Havia a socialite linda de morrer, rica, família de sobrenome respeitável. Estava noiva de um “bom partido”. O cara tinha um cargo político invejável. E era uma dama. Fino e gentil. Os preparatórios para o casório iam de vento em popa. Só tinha um detalhe: o cara era gay. Ela sabia que desse mato não ia sair coelho nenhum. Mas era uma oportunidade única. Impensável romper esse negócio promissor. Toda semana era a mesma lereia. A família também queria que Pernilongo botasse algum senso na cachola da moça. Eu achava que ela devia mandar o dito noivo catar coquinhos e ir soltar a franga em París. O mesmo que o pé do Pernilongo achava. No final. Happy End. Não se casaram. Hoje, muitos anos passados, vejo o ex-noivo dando entrevistas na televisão.
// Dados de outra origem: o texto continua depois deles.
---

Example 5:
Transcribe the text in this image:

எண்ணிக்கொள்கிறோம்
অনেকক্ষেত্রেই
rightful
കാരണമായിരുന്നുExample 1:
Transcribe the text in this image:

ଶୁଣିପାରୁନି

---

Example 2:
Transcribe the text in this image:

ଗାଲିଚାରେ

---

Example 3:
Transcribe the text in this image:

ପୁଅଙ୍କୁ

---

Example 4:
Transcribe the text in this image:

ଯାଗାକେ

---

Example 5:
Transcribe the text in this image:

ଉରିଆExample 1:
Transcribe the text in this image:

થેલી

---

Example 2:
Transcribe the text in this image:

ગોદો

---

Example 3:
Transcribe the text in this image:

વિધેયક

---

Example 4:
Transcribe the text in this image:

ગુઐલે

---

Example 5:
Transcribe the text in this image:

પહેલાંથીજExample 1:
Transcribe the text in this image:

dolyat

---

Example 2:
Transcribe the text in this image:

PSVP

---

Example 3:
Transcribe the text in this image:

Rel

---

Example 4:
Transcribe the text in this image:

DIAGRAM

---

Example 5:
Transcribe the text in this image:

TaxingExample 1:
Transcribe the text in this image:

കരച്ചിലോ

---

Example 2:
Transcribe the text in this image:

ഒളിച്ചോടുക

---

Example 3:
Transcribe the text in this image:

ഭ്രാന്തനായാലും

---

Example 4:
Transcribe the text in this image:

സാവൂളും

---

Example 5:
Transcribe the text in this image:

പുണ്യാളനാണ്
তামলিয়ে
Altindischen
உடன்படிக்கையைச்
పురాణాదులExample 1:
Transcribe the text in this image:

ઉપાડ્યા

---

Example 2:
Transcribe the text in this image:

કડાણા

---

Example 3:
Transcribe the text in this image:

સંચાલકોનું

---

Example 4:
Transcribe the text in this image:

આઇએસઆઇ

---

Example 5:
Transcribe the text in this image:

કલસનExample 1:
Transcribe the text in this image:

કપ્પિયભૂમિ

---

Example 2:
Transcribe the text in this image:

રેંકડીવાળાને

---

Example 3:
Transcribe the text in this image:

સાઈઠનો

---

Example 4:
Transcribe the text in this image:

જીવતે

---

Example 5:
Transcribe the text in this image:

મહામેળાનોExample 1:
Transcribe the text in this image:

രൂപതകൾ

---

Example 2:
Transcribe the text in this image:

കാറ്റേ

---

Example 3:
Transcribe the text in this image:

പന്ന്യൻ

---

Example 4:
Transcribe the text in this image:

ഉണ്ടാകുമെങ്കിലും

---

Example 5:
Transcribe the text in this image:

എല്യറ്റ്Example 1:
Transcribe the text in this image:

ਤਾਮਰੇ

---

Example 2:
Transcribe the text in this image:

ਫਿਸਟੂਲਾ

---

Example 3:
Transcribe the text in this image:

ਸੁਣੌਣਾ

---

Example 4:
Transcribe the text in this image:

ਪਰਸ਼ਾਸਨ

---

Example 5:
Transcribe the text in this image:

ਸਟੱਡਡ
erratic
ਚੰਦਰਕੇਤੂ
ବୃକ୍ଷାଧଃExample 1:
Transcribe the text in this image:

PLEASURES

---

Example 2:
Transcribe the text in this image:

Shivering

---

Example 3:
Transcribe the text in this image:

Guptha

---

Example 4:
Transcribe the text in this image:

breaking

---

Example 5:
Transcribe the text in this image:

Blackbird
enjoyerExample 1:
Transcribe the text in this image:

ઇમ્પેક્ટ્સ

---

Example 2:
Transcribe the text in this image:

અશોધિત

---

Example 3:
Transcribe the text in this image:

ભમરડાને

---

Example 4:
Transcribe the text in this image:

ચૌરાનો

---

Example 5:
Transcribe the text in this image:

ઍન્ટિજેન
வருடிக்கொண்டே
Continua na crista da onda e não foi a París soltar a franga. Soltou aqui mesmo na terrinha. E vai bem.
Também havia a Bípede Emplumada. Alguns anos mais velha do que eu, estava se formando em Sociologia. Não falava. Discursava. Uma diatribe empolada a que todos ouviam num silêncio respeitoso. Ninguém entendia direito o que seria “ouvir as bases que na atual conjuntura dos fatos sociológicos... e blá blá blá”  e o que isso tinha a ver com nossos problemas intestinos. Eu ficava danada que o Pernilongo não interrompesse aquela verborragia inútil. Já naquele tempo, eu sabia que esse falso intelectualismo encobria o pega pra capar da sua vida. Clarissimo. O apelido vem do fato de que, ela nunca diria honestamente, se a ocasião aparecesse: “de grão em grão a galinha enche o papo” mas essa pérola: “de pequenas em pequenas partículas farináceas, a bípede emplumada satura o seu esôfago”. Uma pequena perversão minha.
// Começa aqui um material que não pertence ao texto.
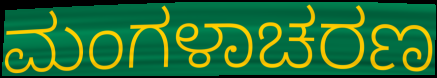
ಮಂಗಳಾಚರಣ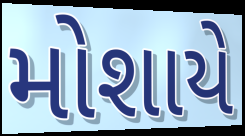
મોશાયે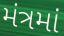
મંત્રમાં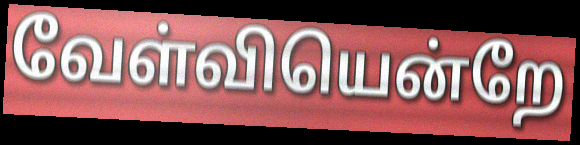
வேள்வியென்றே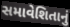
સમાવેશિતાનુંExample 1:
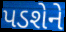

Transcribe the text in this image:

પડશેને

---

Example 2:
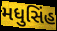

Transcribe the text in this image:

મધુસિંહ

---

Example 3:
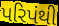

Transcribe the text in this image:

પરિપંથી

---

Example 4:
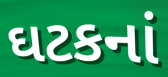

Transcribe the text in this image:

ઘટકનાં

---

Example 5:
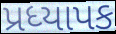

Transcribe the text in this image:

પ્રધ્યાપક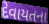
દેવાયતનાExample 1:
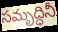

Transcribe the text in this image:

సమృద్ధినీ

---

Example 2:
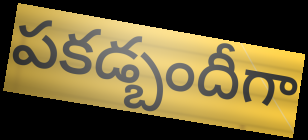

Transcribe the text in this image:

పకడ్బందీగా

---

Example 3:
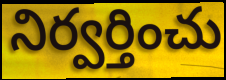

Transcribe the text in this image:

నిర్వర్తించు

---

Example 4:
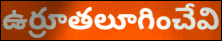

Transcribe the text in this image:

ఉర్రూతలూగించేవి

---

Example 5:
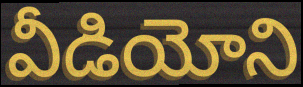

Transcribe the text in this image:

వీడియోని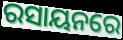
ରସାୟନରେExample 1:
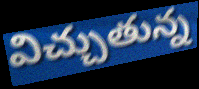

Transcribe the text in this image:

విచ్చుతున్న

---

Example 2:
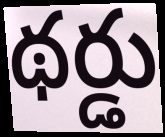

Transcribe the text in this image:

థర్డు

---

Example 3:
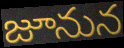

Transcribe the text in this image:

జూనున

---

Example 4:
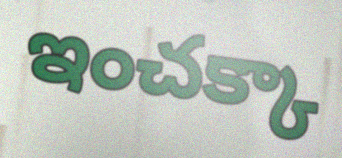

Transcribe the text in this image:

ఇంచక్కా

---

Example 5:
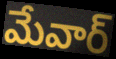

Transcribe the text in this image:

మేవార్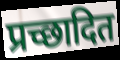
प्रच्छादित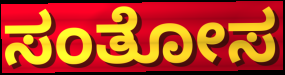
ಸಂತೋಸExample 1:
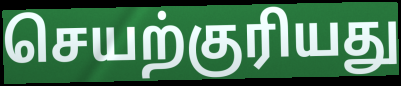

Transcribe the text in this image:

செயற்குரியது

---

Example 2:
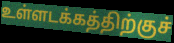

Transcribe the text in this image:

உள்ளடக்கத்திற்குச்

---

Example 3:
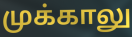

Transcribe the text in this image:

முக்காலு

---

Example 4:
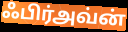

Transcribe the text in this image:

ஃபிர்அவ்ன்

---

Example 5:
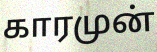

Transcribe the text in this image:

காரமுன்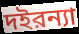
দইরন্যা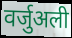
वर्जुअली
Mas eu tenho uma dívida de gratidão com ela, devo dizer. Eu já lia bastante de psicanálise, mas ainda não estudava formalmente. E certos conceitos ainda eram meio obscuros para mim. Um dia, na saída, ela me alcançou para um papo ligeiro. Estávamos na calçada em frente ao prédio quando Pernilongo passou apressado. Ela o olhou se afastando. Seu rosto ganhou um suavidade insuspeitada e ela murmurou: “como ele é lindo! Eu fico encantada!”  Olhei a figura. Alto, esquelético, pés imensos, cabeça grande, metido num terno escuro. Parecia mais um coveiro. Nesse momento em entendi claramente o conceito psicanalítico de “transferência”.
Devo dizer que uma certa paz se apoderou de mim. No extremo daquele corredor escuro aprendi que no fundo, no fundo, lá no tutano, a gente não muda, mas ganha uma demão de tinta que fica legal. Torna a gente mais suportável para os outros.